French iconic comic series Asterix has turned 50. Kunal Majumder tracks the journey.
50 years of Asterix
Some call it France’s most lucrative literary export. Fifty years on, Asterix is not only the most recognisable French comic character; Asterix books have sold 325 million copies in over 100 languages. When René Goscinny and illustrator Albert Uderzo created The Adventures of Asterix for comic magazine Pilote in 1959, their objective was simple. “What we wanted with Pilote was to create our own, home-grown comic strip heroes, because at the time youth magazines were full of comic strips from America,” Uderzo recalled at a recent press conference in Paris.

 

Goscinny set the adventures in 85 BC, in a Gaulish village that was resisting Julius Caesar’s Roman occupation. The eponymous hero of these adventures is the diminutive but fearless Gaul, Asterix, who is ever eager to rescue other Gauls in distress – as long as several Romans are knocked out in the process.

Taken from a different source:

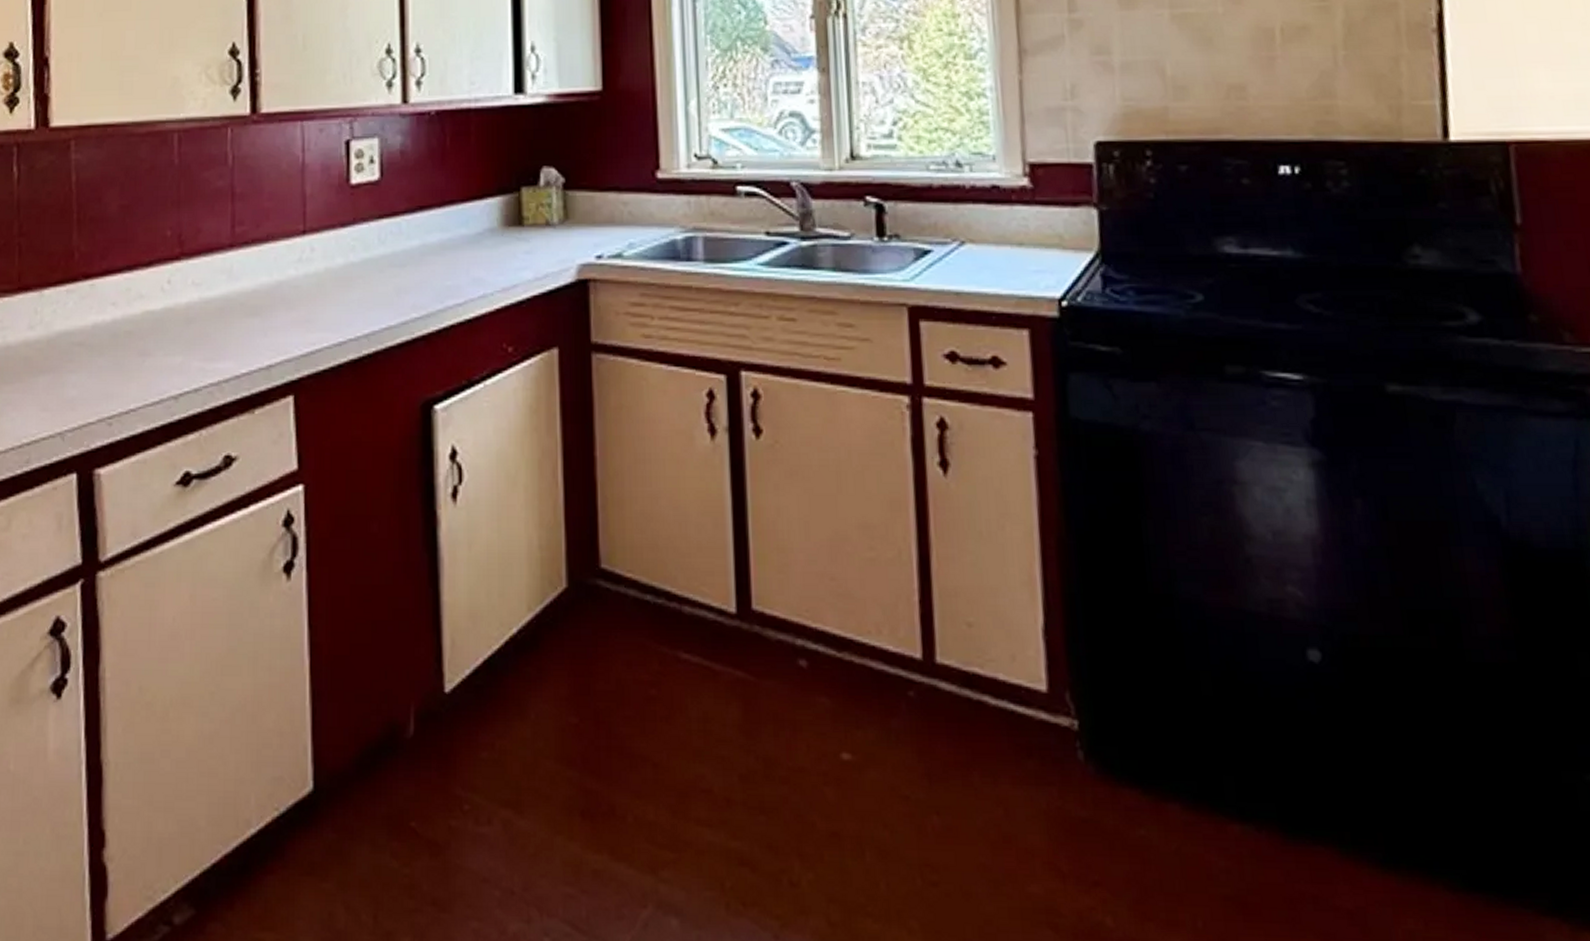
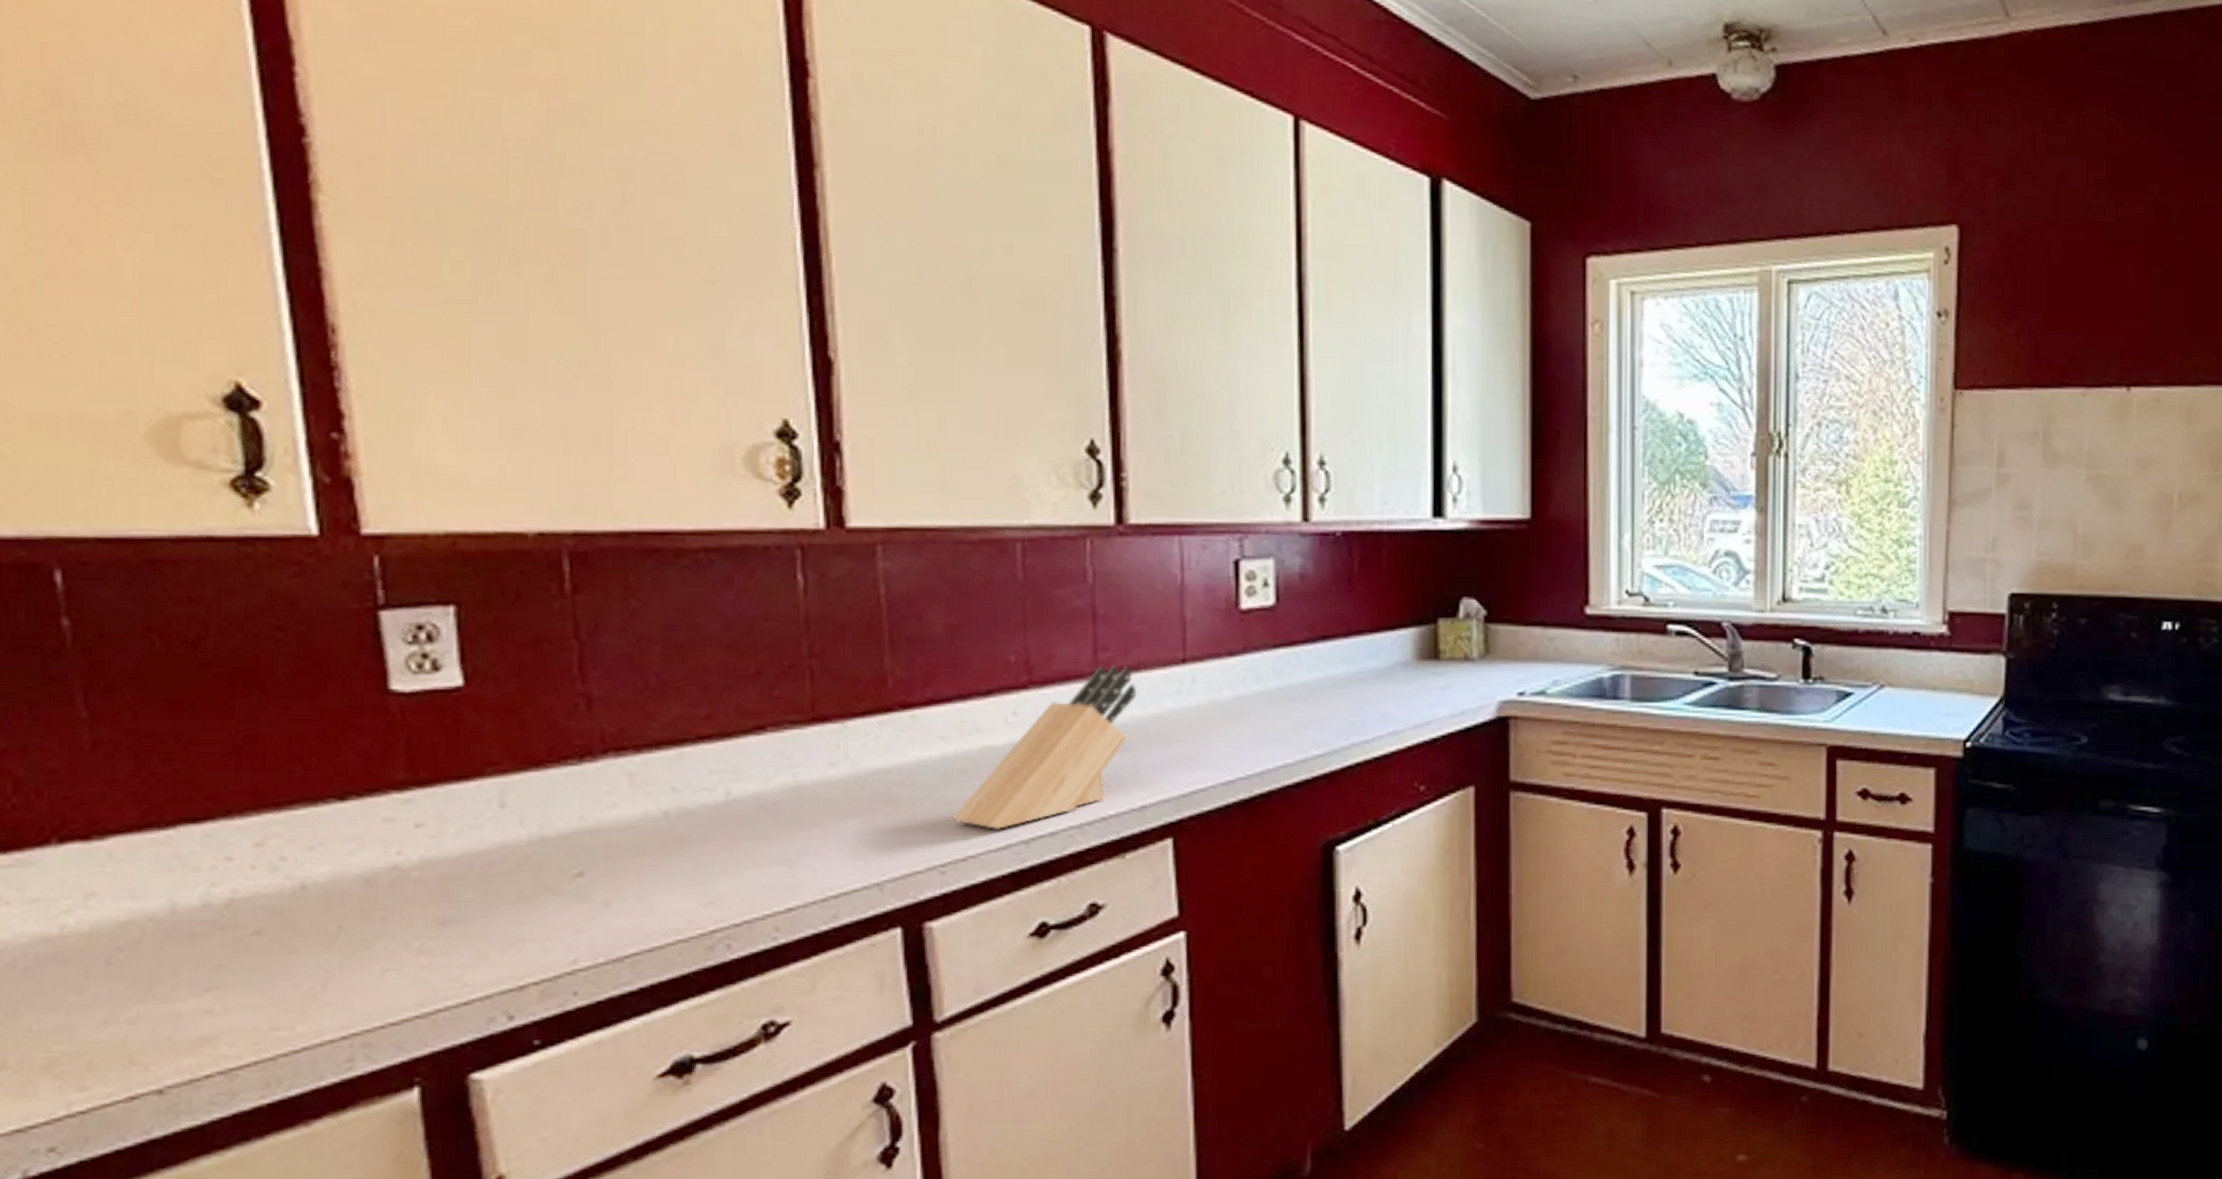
knife block: none [118,238,266,385] -> present [952,666,1137,829]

The smartest member of the village, he is chosen for many dangerous missions to far-off places like America, Egypt and even India. Yes, Asterix travels to India in the 28th  book, Asterix and the Magic Carpet. His mission might well be one that needs just such a hero today: bring rain to a parched land and rescue the daughter of Rajah Wotzit, Princess Orinjade, who is to be executed as a sacrifice to appease the gods. As in all his previous adventures, he uses his legendary wit and the strength given to him by his magic potion (druid Getafix obligingly makes a batch each time) to rescue the princess and, yes, bring rain as well.